Suppose that (a) the conditions of Proposition 1 hold for any $\theta\in\Theta$ with $\mathbb{E}|X_{0}|_{1}<\infty$ and (b) $\eta_{0}(\theta)=\eta_{0}(\theta_{0})\leavevmode\nobreak\ \mathbb{P}_{\theta_{0}}-a.s\Rightarrow\theta=\theta_{0}.$ Then, the estimator (Equation (2.6)) is consistent, i.e., a.s.

$\lim_{n\to\infty}\hat{\theta}_{n}=\theta.$
2.

If, in addition, $\theta_{0}$ is located in the interior of $\Theta$ , $\mathbb{E}|X_{0}|_{1}^{2}<\infty$ , and the matrix $\mathbb{E}h_{0}(\theta_{0})$ is invertible.

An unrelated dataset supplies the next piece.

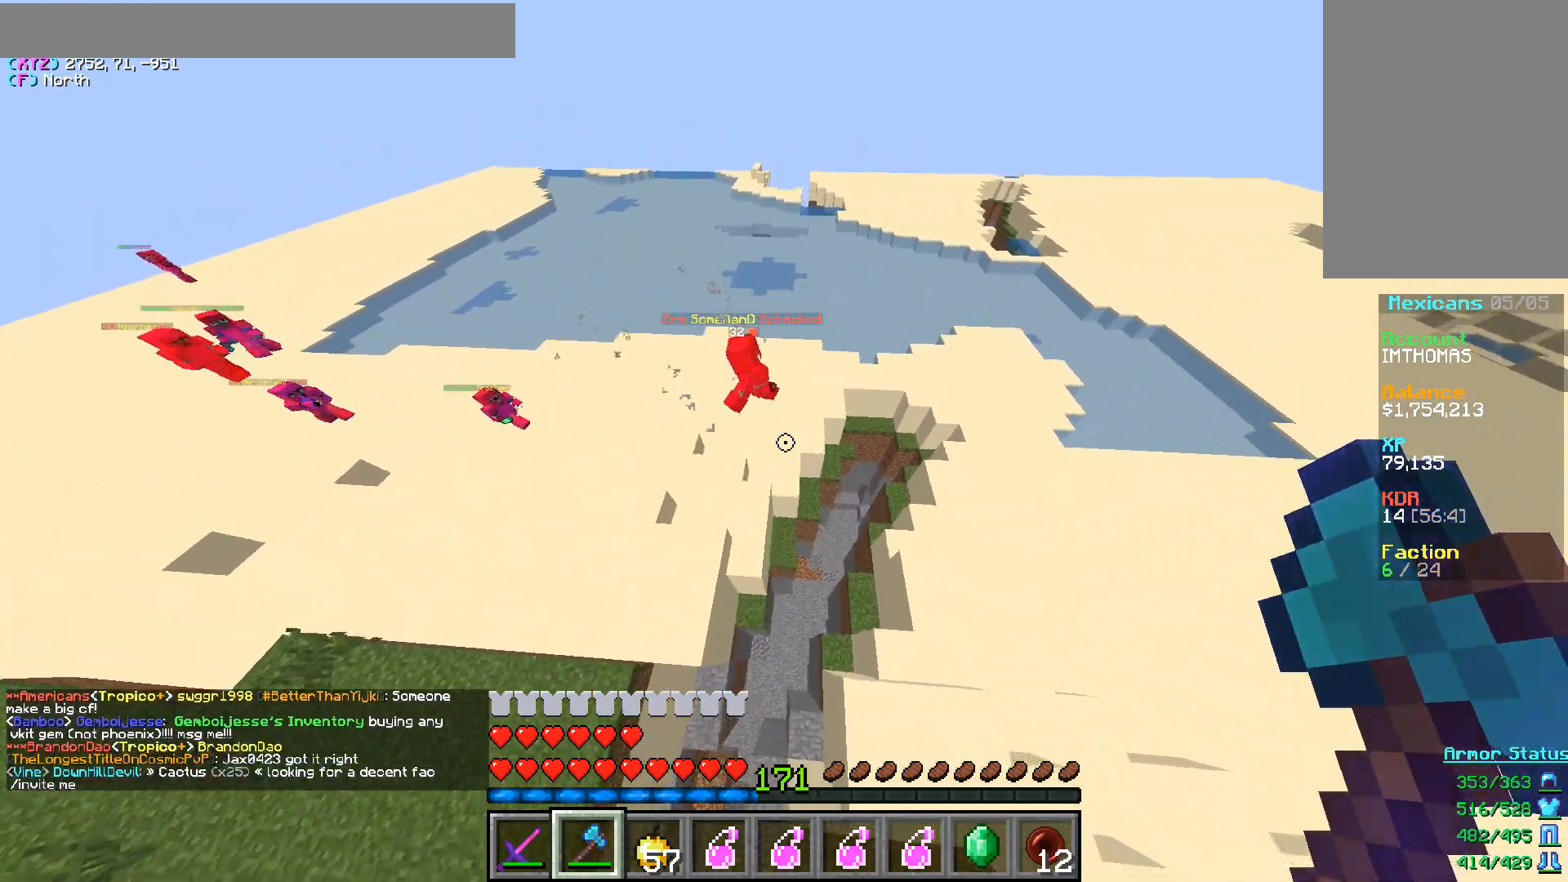
{"keys": ["d"], "mouse": [], "events": [[17, "d", "down"], [117, "d", "up"], [300, "d", "down"], [483, "w", "up"]]}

$\lim_{n\to\infty}\sqrt{n}\left(\hat{\theta}_{n}-\theta_{0}\right)=\mathcal{N}\left(0,J^{-1}L{J^{-1}}^{\top}\right),$

where $L=\mathbb{E}s_{0}(\theta_{0})s_{0}^{\top}(\theta_{0})$ and $J=\mathbb{E}h_{0}(\theta_{0}).$

We do not prove the previous result. Interested readers will find some elements of the proof in Moysiadis and Fokianos, (2014), proof of Theorem 2. The same lines of proof can be found in Straumann et al., (2006) for the GARCH model or Debaly and Truquet, (2023) for a multivariate model for time series of mixed data. A condition for the identifiability assumption, $\eta_{0}(\theta)=\eta_{0}(\theta_{0})\leavevmode\nobreak\ \mathbb{P}_{\theta_{0}}-a.s\Rightarrow\theta=\theta_{0},$ based on Debaly and Truquet, (2023), is given in the Appendix. We asume the invertibility of the matrix $J$ . Finally, in the estimation procedure for an observation-driven model, one often requires the stationary condition only for the true value of parameter $\theta_{0}$ and the condition for contraction for the map that defines the latent process (see Chap. 7 in Francq and Zakoian, (2019) or Straumann et al., (2006)). In our case, these coincide.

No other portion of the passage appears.